▶ [REQUIRED WORK]: After locating "wrist: (140, 288)" in the listing below, copy that line and each one after it exactly, ending with the line that has "thumb mcp: (513, 327)".

▶ [INFORMATION PROVIDED]:

==============================

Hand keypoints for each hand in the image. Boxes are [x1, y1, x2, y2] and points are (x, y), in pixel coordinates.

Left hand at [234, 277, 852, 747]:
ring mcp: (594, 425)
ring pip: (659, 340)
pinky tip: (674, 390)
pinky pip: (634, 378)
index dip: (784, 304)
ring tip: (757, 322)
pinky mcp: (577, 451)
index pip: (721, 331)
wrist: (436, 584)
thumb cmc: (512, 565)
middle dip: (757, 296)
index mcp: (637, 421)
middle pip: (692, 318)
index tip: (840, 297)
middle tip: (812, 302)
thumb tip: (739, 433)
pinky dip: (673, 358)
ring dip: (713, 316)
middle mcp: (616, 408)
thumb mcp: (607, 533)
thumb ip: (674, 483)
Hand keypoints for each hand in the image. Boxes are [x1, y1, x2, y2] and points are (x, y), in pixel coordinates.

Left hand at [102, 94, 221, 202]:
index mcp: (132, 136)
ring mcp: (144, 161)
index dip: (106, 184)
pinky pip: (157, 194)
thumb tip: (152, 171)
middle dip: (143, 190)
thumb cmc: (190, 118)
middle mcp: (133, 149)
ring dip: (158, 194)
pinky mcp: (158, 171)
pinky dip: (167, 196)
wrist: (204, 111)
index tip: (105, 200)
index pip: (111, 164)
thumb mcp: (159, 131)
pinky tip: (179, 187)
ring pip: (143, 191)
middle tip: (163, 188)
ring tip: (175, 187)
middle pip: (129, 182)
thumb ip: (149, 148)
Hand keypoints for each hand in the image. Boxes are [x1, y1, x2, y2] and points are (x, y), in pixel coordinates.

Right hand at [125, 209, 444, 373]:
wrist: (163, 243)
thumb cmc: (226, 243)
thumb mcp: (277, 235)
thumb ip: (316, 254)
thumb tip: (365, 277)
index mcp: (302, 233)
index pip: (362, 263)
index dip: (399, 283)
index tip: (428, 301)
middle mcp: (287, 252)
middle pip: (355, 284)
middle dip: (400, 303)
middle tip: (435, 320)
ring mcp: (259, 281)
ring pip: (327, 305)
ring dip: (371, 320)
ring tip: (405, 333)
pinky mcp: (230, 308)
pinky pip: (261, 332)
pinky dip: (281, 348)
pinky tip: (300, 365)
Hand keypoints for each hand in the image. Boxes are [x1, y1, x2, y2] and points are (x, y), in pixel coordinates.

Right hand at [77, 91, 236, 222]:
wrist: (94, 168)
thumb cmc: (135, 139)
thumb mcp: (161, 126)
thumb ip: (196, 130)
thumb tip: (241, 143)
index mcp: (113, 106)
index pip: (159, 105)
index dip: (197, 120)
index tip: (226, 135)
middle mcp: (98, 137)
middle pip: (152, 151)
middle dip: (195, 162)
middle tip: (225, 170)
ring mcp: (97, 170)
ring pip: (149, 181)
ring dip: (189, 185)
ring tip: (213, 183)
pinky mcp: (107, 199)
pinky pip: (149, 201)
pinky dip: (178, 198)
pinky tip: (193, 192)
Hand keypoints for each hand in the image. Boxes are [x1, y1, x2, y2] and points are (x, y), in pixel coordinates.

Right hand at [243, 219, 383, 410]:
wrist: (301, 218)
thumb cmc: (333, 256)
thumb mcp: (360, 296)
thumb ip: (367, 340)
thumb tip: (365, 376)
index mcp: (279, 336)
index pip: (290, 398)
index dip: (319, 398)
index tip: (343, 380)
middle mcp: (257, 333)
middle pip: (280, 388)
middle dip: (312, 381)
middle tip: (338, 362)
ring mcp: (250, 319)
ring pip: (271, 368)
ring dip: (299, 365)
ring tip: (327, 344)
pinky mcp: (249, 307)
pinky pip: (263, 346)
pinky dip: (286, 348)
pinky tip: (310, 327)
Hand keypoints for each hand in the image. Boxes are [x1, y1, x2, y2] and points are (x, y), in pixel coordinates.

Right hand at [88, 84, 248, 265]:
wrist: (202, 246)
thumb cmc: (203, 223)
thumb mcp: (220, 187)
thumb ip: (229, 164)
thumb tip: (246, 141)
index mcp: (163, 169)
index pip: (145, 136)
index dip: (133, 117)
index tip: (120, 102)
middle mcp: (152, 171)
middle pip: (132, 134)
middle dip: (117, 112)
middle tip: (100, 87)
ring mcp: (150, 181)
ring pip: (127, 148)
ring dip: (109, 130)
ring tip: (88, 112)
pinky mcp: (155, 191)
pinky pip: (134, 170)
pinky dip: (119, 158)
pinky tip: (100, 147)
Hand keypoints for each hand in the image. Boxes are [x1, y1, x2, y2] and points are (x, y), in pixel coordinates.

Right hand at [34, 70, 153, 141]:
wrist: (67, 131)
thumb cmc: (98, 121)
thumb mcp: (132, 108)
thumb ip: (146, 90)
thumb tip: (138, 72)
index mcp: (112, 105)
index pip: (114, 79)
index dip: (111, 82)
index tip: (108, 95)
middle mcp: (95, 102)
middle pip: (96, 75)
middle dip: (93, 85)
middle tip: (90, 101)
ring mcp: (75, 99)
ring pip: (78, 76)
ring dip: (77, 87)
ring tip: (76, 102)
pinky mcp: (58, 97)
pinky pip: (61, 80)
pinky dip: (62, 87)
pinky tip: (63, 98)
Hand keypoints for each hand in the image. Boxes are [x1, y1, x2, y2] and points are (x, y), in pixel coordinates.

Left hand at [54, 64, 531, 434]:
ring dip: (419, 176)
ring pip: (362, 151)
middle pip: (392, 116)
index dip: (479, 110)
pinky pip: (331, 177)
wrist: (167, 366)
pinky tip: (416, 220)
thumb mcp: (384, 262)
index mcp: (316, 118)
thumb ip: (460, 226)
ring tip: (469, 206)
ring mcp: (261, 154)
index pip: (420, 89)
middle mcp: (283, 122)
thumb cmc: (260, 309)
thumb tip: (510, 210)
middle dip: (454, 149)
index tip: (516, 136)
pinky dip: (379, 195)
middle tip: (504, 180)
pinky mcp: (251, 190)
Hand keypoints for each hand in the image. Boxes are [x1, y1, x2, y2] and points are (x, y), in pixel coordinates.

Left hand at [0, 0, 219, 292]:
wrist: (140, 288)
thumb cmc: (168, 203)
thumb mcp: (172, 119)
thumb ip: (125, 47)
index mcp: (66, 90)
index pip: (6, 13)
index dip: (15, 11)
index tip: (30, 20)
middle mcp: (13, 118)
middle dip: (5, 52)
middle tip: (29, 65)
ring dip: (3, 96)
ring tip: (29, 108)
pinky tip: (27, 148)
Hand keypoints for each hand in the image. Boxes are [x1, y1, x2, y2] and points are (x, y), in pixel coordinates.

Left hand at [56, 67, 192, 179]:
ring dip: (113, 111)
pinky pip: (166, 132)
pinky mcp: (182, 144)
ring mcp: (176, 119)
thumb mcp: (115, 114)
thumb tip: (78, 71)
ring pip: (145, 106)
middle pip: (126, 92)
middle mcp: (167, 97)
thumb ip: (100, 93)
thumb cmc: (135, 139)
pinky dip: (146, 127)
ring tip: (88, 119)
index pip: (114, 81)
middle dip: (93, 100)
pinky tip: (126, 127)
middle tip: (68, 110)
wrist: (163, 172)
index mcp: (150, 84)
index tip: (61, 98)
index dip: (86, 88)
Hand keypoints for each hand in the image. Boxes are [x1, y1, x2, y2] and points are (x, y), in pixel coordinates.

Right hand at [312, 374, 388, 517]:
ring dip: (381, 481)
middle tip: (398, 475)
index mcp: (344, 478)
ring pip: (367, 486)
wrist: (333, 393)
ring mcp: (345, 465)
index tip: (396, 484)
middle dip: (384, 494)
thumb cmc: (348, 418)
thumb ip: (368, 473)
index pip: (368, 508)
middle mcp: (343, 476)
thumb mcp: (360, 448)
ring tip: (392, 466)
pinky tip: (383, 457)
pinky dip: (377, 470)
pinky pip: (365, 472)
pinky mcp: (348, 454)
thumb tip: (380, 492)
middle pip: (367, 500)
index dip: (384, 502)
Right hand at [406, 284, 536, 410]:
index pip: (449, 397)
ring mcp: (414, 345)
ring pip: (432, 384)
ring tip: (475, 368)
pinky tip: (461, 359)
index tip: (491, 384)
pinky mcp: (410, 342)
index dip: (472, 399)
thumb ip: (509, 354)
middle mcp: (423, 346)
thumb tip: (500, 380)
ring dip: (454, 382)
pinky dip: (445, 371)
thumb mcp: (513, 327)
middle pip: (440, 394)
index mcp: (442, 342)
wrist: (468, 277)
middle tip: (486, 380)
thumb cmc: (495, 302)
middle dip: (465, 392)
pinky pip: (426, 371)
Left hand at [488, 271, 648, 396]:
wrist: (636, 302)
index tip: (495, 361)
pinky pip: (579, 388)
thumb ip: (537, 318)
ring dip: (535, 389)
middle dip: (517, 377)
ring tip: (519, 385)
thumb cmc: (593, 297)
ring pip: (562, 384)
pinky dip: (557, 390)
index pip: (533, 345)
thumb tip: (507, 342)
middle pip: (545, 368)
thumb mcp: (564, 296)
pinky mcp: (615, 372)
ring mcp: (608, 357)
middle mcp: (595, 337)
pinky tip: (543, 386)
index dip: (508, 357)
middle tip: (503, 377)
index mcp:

==============================

▶ [OUTPUT FOR THIS TASK]:
wrist: (140, 288)
thumb cmc: (168, 203)
thumb mcp: (172, 119)
thumb ip: (125, 47)
index mcp: (66, 90)
index pip: (6, 13)
index dip: (15, 11)
index tip: (30, 20)
middle mcp: (13, 118)
middle dip: (5, 52)
middle tip: (29, 65)
ring dip: (3, 96)
ring tip: (29, 108)
pinky tip: (27, 148)
Hand keypoints for each hand in the image. Boxes are [x1, y1, x2, y2] and points are (x, y), in pixel coordinates.

Left hand at [56, 67, 192, 179]:
ring dip: (113, 111)
pinky pip: (166, 132)
pinky mcp: (182, 144)
ring mcp: (176, 119)
thumb mcp: (115, 114)
thumb tip: (78, 71)
ring pip: (145, 106)
middle pip: (126, 92)
middle mcp: (167, 97)
thumb ip: (100, 93)
thumb cmc: (135, 139)
pinky dip: (146, 127)
ring tip: (88, 119)
index pip: (114, 81)
middle dip: (93, 100)
pinky tip: (126, 127)
middle tip: (68, 110)
wrist: (163, 172)
index mcp: (150, 84)
index tip: (61, 98)
index dip: (86, 88)
Hand keypoints for each hand in the image. Boxes are [x1, y1, x2, y2] and points are (x, y), in pixel coordinates.

Right hand at [312, 374, 388, 517]:
ring dip: (381, 481)
middle tip: (398, 475)
index mcp: (344, 478)
ring pip: (367, 486)
wrist: (333, 393)
ring mcp: (345, 465)
index tip: (396, 484)
middle dip: (384, 494)
thumb cmc: (348, 418)
thumb ip: (368, 473)
index pip: (368, 508)
middle mcp: (343, 476)
thumb mcp: (360, 448)
ring tip: (392, 466)
pinky tip: (383, 457)
pinky dip: (377, 470)
pinky pip: (365, 472)
pinky mcp: (348, 454)
thumb tip: (380, 492)
middle pip: (367, 500)
index dip: (384, 502)
Right hand at [406, 284, 536, 410]:
index pip: (449, 397)
ring mcp: (414, 345)
ring pip: (432, 384)
ring tip: (475, 368)
pinky tip: (461, 359)
index tip: (491, 384)
pinky mcp: (410, 342)
index dip: (472, 399)
thumb ip: (509, 354)
middle mcp: (423, 346)
thumb tip: (500, 380)
ring dip: (454, 382)
pinky dip: (445, 371)
thumb mcp: (513, 327)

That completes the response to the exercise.